The percentages of beneficial ownership in this Schedule 13D assume (i) the conversion by the Reporting Persons of $400,000,000 in aggregate principal amount of Notes into 20,000,000 shares of Class A Common Stock based on the current Conversion Rate (as defined in Item 6 of the Schedule 13D) and (ii) the exercise of Warrants into 7,500,000 shares of Class A Common Stock, and are based on approximately 132,448,000 shares of Class A Common Stock outstanding as of July 31, 2023, as provided by the Issuer in its Quarterly Report on Form 10-Q, filed with the Securities and Exchange Commission on September 6, 2023. As further described in Item 6 of the Schedule 13D, pursuant to the Indenture (defined in Item 6 of the Schedule 13D), the Issuer may elect to pay interest on the Notes in kind at a rate of 5.50% per annum, payable quarterly, and as a result, the number of shares of Class A Common Stock into which the Notes may be converted may increase over time.

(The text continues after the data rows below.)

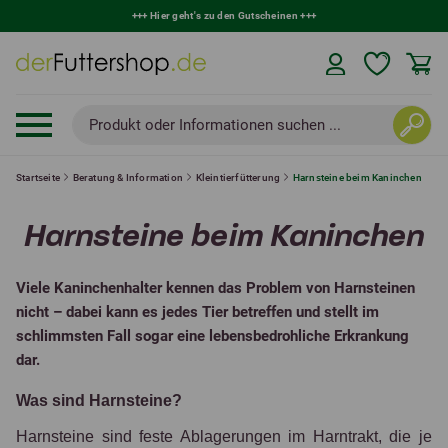
+++
Hier geht's zu den Gutscheinen
+++
Produkt oder Informationen suchen ...
Startseite
Beratung & Information
Kleintierfütterung
Harnsteine beim Kaninchen
Harnsteine beim Kaninchen
Viele Kaninchenhalter kennen das Problem von Harnsteinen
nicht – dabei kann es jedes Tier betreffen und stellt im
schlimmsten Fall sogar eine lebensbedrohliche Erkrankung
dar.
Was sind Harnsteine?
Harnsteine sind feste Ablagerungen im Harntrakt, die je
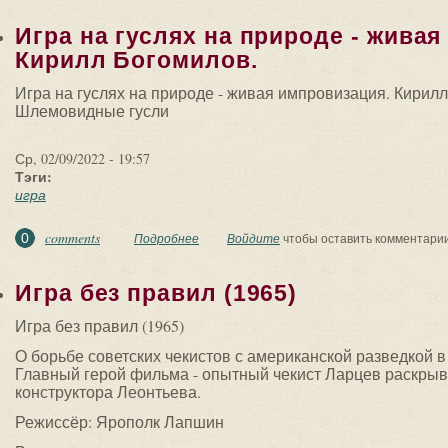
Игра на гуслях на природе - жива
Кирилл Богомилов.
Игра на гуслях на природе - живая импровизация. Кирил
Шлемовидные гусли
Ср, 02/09/2022 - 19:57
Тэги:
игра
comments
0
Подробнее
о Игра на гуслях на природе - живая импр
Войдите
чтобы оставить комментари
Игра без правил (1965)
Игра без правил (1965)
О борьбе советских чекистов с американской разведкой 
Главный герой фильма - опытный чекист Ларцев раскрыва
конструктора Леонтьева.
Режиссёр: Ярополк Лапшин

Information with respect to the beneficial ownership of Class A Common Stock by the individuals listed in Annex A is set forth in Annex A attached hereto and incorporated herein by reference in response to this Item 5.
(c) Except as set forth in Item 3 to this Schedule 13D, none of the Reporting Persons have effected any transaction in the Issuer’s Class A Common Stock during the past 60 days.
Item 6. | Contracts, Arrangements, Understandings or Relationships With Respect to Securities of the Issuer |
Item 6 of the Schedule 13D is hereby amended and supplemented as follows:
The Additional Notes were issued pursuant to a supplemental indenture, dated as of September 22, 2023, between the Issuer and U.S. Bank Trust Company, National Association (the “First Supplemental Indenture”). The Additional Notes will have the same terms as the initial Notes issued on March 24, 2022 except with respect to the date as of which interest begins to accrue and the first interest payment date and will be governed by the Indenture.
The foregoing description of the First Supplemental Indenture is qualified in its entirety by reference to the First Supplemental Indenture which is filed as Exhibit E to this Schedule 13D and incorporated by reference herein.
In connection with the purchase of the Additional Notes, SLA Zurich Holdings and the other parties thereto entered into Amendment No. 1 to Investment Agreement, which is filed as Exhibit F to this Schedule 13D and incorporated by reference herein.
Margin Loan Facility
SLA Zurich Holdings and certain of its affiliates have entered into a Margin Loan and Security Agreement dated as of March 21, 2022 (as amended from time to time, the “Loan Agreement”) with the lenders party thereto (each, a “Lender” and collectively, the “Lenders”) and JPMorgan Chase, N.A., as administrative agent (the “Administrative Agent”).
As of September 22, 2023, SLA Zurich Holdings has borrowed an aggregate of $150,000,000 under the Loan Agreement. Pursuant to the Loan Agreement, the obligations of SLA Zurich Holdings and other affiliated borrowers thereunder are secured by, among other assets held by such affiliated borrowers, a pledge of Notes owned by SLA Zurich Holdings. As of September 22, 2023, SLA Zurich Holdings has pledged an aggregate principal amount of $400,000,000 of Notes (the “Pledged Notes”).
The loans under the Loan Agreement mature on or about March 21, 2025, subject to any mutually agreed extension. Upon the occurrence of certain events that are customary for these type of loans, the Lenders may exercise their rights to require SLA Zurich Holdings and the other affiliated borrowers to pre-pay the loan proceeds or post additional collateral, and the Lenders may exercise their rights to foreclose on, and dispose of, the Pledged Notes and other collateral, in each case, in accordance with the Loan Agreement and related documentation.
The foregoing descriptions of the Loan Agreement is qualified in its entirety by reference to the Loan Agreement which is filed as Exhibit G to this Schedule 13D and incorporated by reference herein.
Non-Employee Director Compensation
Directors affiliated with Silver Lake are entitled to earn director compensation pursuant to the Issuer’s standard director compensation arrangements, which compensation is held for the benefit of Silver Lake and/or certain of their affiliates or certain of the funds they manage. On March 24, 2022, Mr. Joseph Osnoss, a Managing Partner at SLG, was appointed as a member of the Board of the Issuer and was awarded 26,024 restricted stock units, which will vest annually in three equal installments on the anniversary of the grant date, provided that Mr. Osnoss continues as a director through each such date. On June 27, 2023, Mr. Osnoss was awarded 16,218 restricted stock units, which will vest on the earlier of (a) the date of the Issuer’s 2024 annual meeting of stockholders and (b) the date that is one year following the grant date, provided that Mr. Osnoss continues as a director through such date.